Children’s Pajamas and Sleepwear – How to Keep Children Safe at Bedtime


Keeping children safe at bedtime is easy. Parents and caregivers can prevent injuries to children by following simple guidelines when purchasing children’s sleepwear. Keep children away from small flames such as stoves and fireplaces at bedtime and just after rising in the morning. Be sure to select safe sleepwear for your child and that is designed for use as children’s sleepwear and meets federal safety standards.

Loose fitting kids pajamas, footed pajamas, and bathrobes should be flame resistant. Generally, this means they should be 100% polyester or made of a fabric that is flame resistant. Many forms of polyester are inherently flame resistant, meaning that they do not require any treatment sleepwear set by chemicals. There are some cotton fabrics with flame resistance on the market. These cotton fabrics have been treated to meet this standard.

Cotton pajamas for children (and cotton/polyester blends) that are not flame resistant should be snug fitting. Purchase cotton pajamas in sizes appropriate for your child. The fabric should fit closely to the child’s skin. Many parents choose this option. Snug fitting cotton and cotton blend pajamas are available in many fun styles including novelty and cartoon prints that kids love.
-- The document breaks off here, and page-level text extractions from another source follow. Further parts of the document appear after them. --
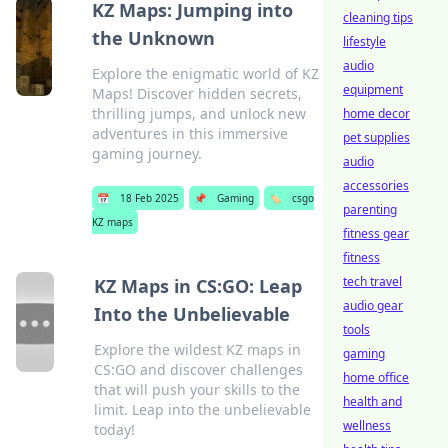
KZ Maps: Jumping into
cleaning tips
the Unknown
lifestyle
audio
Explore the enigmatic world of KZ
equipment
Maps! Discover hidden secrets,
thrilling jumps, and unlock new
home decor
adventures in this immersive
pet supplies
gaming journey.
audio
accessories
📅
18 Feb 2025
📌
Gaming
🏷️
csgo
parenting
KZ maps
fitness gear
fitness
tech travel
KZ Maps in CS:GO: Leap
audio gear
Into the Unbelievable
tools
Explore the wildest KZ maps in
gaming
CS:GO and discover challenges
home office
that will push your skills to the
health and
limit. Leap into the unbelievable
wellness
today!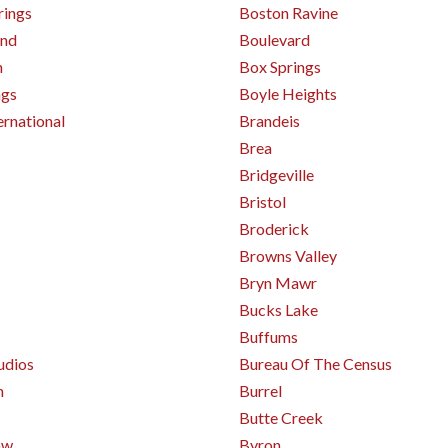
rings
Boston Ravine
and
Boulevard
n
Box Springs
ngs
Boyle Heights
ernational
Brandeis
Brea
Bridgeville
Bristol
Broderick
Browns Valley
Bryn Mawr
Bucks Lake
Buffums
udios
Bureau Of The Census
h
Burrel
Butte Creek
ow
Byron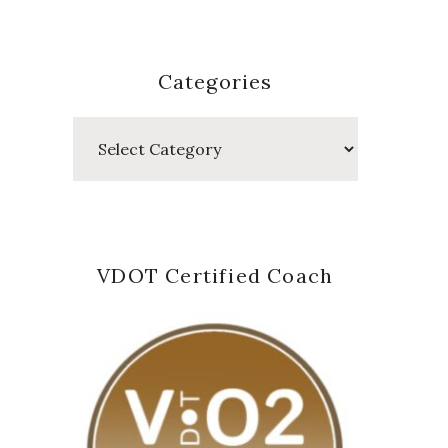
Categories
Categories
VDOT Certified Coach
Do not use loose fitting, cotton t-shirts, sweatshirts, sweatpants or other daytime clothing as sleepwear for your child. Use only garments that have been manufactured for use as sleepwear and meet children’s sleepwear safety guidelines. According to the Consumer Product Safety Commission, putting children to bed in garments not intended to be used as sleepwear results in over 200 emergency room treated burns each year. Also, do not let children wear sleepwear that was manufactured for adults. Adult pajamas and sleepwear does not have to meet the same flammability standards as children’s pajamas and sleepwear. Adult sleepwear will not provide your children with the safety that they need.

What about babies? Flammability regulations for children’s sleepwear start at above size nine months. Baby pajamas in sizes nine months and below do not need to meet the same flammability standards as sleepwear for older children. Infants in sizes nine months and below generally cannot move around enough to get close to open flames and other sources of burns.

The Consumer Product Safety Commission sets safety standards on kids pajamas and sleepwear in the United States. Children’s sleepwear over size nine months should either be flame resistant if loose fitting or snug fitting if not made of a flame resistant material. Flame resistant garments are made from fabric that is either inherently flame resistant or has been treated to be so. Labels sewn inside children’s pajamas and bathrobes identify the garments as either flame resistant or snug fitting.